*ASSIGNMENT*. Determine how many lines below contain the word "Traditional", then state only that figure.

*RECORDS FOR THE TASK*.
╔══
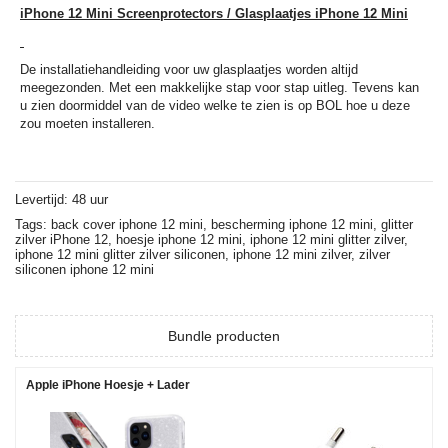
iPhone 12 Mini Screenprotectors / Glasplaatjes iPhone 12 Mini
De installatiehandleiding voor uw glasplaatjes worden altijd
meegezonden. Met een makkelijke stap voor stap uitleg. Tevens kan
u zien doormiddel van de video welke te zien is op BOL hoe u deze
zou moeten installeren.
Levertijd: 48 uur
Tags:
back cover iphone 12 mini,
bescherming iphone 12 mini,
glitter
zilver iPhone 12,
hoesje iphone 12 mini,
iphone 12 mini glitter zilver,
iphone 12 mini glitter zilver siliconen,
iphone 12 mini zilver,
zilver
siliconen iphone 12 mini
Bundle producten
Apple iPhone Hoesje + Lader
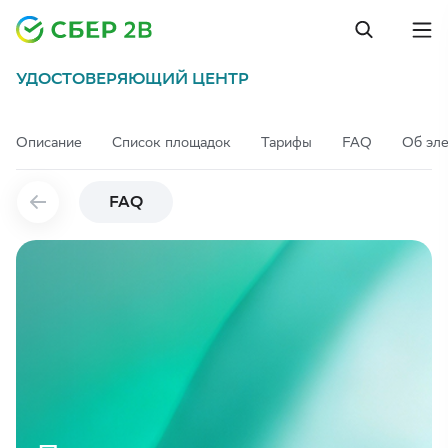
УДОСТОВЕРЯЮЩИЙ ЦЕНТР
Описание
Список площадок
Тарифы
FAQ
Об эл
FAQ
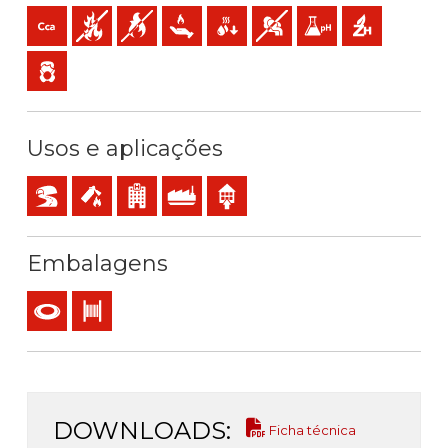
Cca-s1b,d1,a1 (reacção ao fogo)
Não propagador do incêndio
Não propagador da chama
Baixa emissão de calor
Baixa produção de gotículas incand
Baixa opacidade e produção
Baixa acidez e conduti
Sem halogéneo
Baixa emissão de gases tóxicos
Usos e aplicações
BD2, BD3, BD4 (arranha-céus, túneis…)
Instalações de segurança em caso de incêndio
Estabelecimentos recebendo público
Uso industrial
Utilização interior
Embalagens
Rolo
Bobina
DOWNLOADS:
Ficha técnica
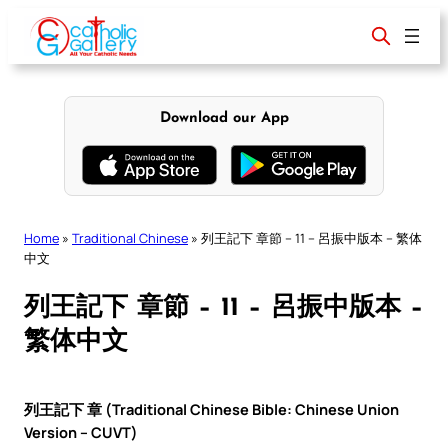
Skip
to
content
Download our App
Home
»
Traditional Chinese
»
列王記下 章節 – 11 – 呂振中版本 – 繁体
中文
列王記下 章節 – 11 – 呂振中版本 –
繁体中文
列王記下 章 (Traditional Chinese Bible: Chinese Union
Version – CUVT)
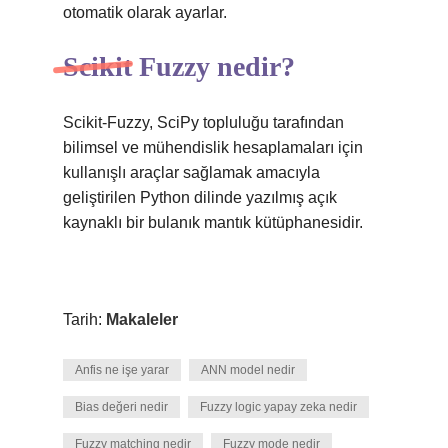
otomatik olarak ayarlar.
Scikit Fuzzy nedir?
Scikit-Fuzzy, SciPy topluluğu tarafından
bilimsel ve mühendislik hesaplamaları için
kullanışlı araçlar sağlamak amacıyla
geliştirilen Python dilinde yazılmış açık
kaynaklı bir bulanık mantık kütüphanesidir.
Tarih:
Makaleler
Anfis ne işe yarar
ANN model nedir
Bias değeri nedir
Fuzzy logic yapay zeka nedir
Fuzzy matching nedir
Fuzzy mode nedir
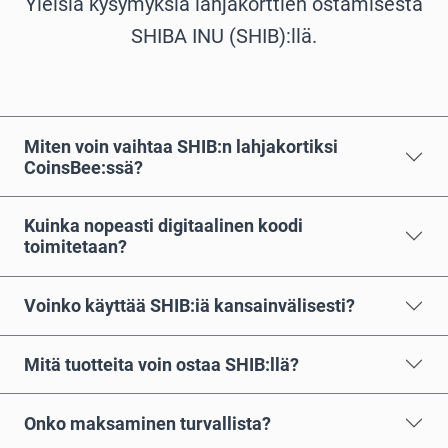
Yleisiä kysymyksiä lahjakorttien ostamisesta
SHIBA INU (SHIB):llä.
Miten voin vaihtaa SHIB:n lahjakortiksi
CoinsBee:ssä?
Kuinka nopeasti digitaalinen koodi
toimitetaan?
Voinko käyttää SHIB:iä kansainvälisesti?
Mitä tuotteita voin ostaa SHIB:llä?
Onko maksaminen turvallista?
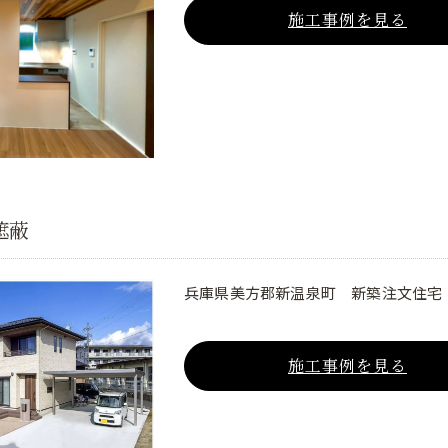
施工事例を見る
遮蔽
兵庫県美方郡新温泉町 新築注文住宅
施工事例を見る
╚══
*REPLY*. 2